───── Reading passage ─────

Mandores and Mandorism. A system whose time is up!

Who is a Mandore?

Historically, a Mandore was a supervisor in the rubber estates, whose role was to ensure the estate bosses got their work done by the Indian rubber tapper – the daily paid wage workers. Besides just supervising to get the job done these Mandores also had the role of goading the workers on, on unpopular policies. They resorted to manipulation, force and deceit, in many cases to do this. Then, when dissatisfaction brewed and the workers began to speak out they also played the role of the spy for the master – telling on trouble makers. In many of these situations they connived with their masters because of their understanding of the nuances of the tappers lives and communities.

The master for his part always remained in the background. He used many ruthless schemes to maximize his personal gains from the background. He skillfully used his Mandore to be his fall guy. In return for the fronting he did for the master, these Mandores enjoyed a few more perks in life. The master gave a very small portion of truly what should all have gone to the tappers, to the Mandores and set off with the rest. Those tidbits gave the Mandores a status that they strutted while the master got the large chunk of the value that was created by the tappers. The master got off with the loot. The Mandores got a few crumbs and was always humming and hawing for more. The tappers got the short end of the stick.

───── Material provided ─────

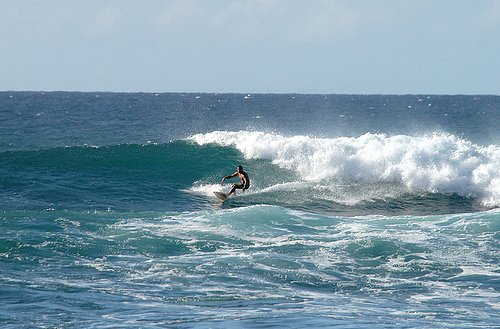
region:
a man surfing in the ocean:
[209, 155, 257, 208]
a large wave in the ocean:
[270, 115, 482, 186]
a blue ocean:
[127, 240, 292, 300]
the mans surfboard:
[210, 189, 230, 211]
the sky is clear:
[228, 13, 345, 73]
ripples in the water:
[153, 229, 326, 308]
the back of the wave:
[60, 132, 170, 173]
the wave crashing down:
[266, 127, 472, 209]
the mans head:
[235, 160, 247, 176]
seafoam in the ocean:
[313, 138, 451, 299]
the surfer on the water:
[205, 159, 257, 201]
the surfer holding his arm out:
[216, 162, 251, 197]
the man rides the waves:
[205, 160, 257, 207]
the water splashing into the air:
[248, 175, 310, 205]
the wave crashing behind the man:
[286, 135, 498, 207]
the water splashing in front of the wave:
[325, 176, 394, 207]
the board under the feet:
[213, 189, 233, 200]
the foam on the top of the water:
[179, 223, 496, 310]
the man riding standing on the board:
[205, 156, 262, 208]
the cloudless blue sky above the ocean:
[2, 10, 454, 76]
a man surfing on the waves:
[28, 86, 459, 292]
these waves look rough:
[193, 126, 499, 228]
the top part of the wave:
[22, 123, 215, 156]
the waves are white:
[257, 116, 484, 202]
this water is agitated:
[143, 206, 480, 317]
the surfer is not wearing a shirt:
[212, 157, 260, 206]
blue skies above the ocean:
[20, 13, 466, 68]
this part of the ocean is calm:
[11, 83, 471, 124]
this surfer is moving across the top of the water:
[43, 140, 278, 215]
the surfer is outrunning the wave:
[168, 121, 469, 231]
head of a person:
[233, 162, 247, 172]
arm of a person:
[222, 173, 240, 183]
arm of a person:
[239, 178, 257, 189]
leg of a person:
[225, 179, 242, 197]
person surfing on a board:
[165, 152, 260, 254]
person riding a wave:
[202, 132, 272, 204]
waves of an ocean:
[260, 122, 494, 200]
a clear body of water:
[237, 232, 479, 297]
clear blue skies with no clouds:
[139, 28, 323, 79]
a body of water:
[40, 105, 205, 130]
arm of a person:
[220, 170, 233, 182]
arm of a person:
[243, 175, 248, 190]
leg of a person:
[228, 177, 247, 194]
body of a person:
[237, 171, 252, 181]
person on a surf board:
[198, 142, 265, 224]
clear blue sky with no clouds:
[223, 37, 375, 77]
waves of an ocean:
[286, 117, 498, 207]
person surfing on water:
[185, 145, 277, 216]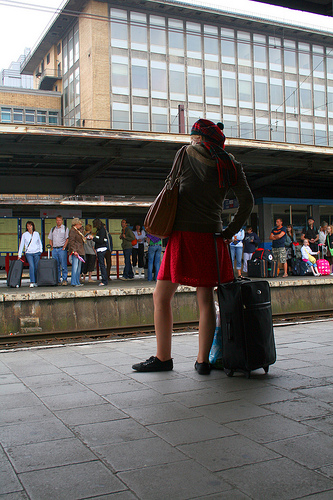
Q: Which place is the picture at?
A: It is at the sidewalk.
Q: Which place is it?
A: It is a sidewalk.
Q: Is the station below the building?
A: Yes, the station is below the building.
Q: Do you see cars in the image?
A: No, there are no cars.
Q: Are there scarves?
A: Yes, there is a scarf.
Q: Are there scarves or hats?
A: Yes, there is a scarf.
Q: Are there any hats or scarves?
A: Yes, there is a scarf.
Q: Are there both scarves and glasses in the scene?
A: No, there is a scarf but no glasses.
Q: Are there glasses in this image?
A: No, there are no glasses.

─────

- Exercise
Reproduce the passage from the piece on Mandores, starting at "Who is a Mandore?" and ending at "lives and communities.".

- Response area
Who is a Mandore?

Historically, a Mandore was a supervisor in the rubber estates, whose role was to ensure the estate bosses got their work done by the Indian rubber tapper – the daily paid wage workers. Besides just supervising to get the job done these Mandores also had the role of goading the workers on, on unpopular policies. They resorted to manipulation, force and deceit, in many cases to do this. Then, when dissatisfaction brewed and the workers began to speak out they also played the role of the spy for the master – telling on trouble makers. In many of these situations they connived with their masters because of their understanding of the nuances of the tappers lives and communities.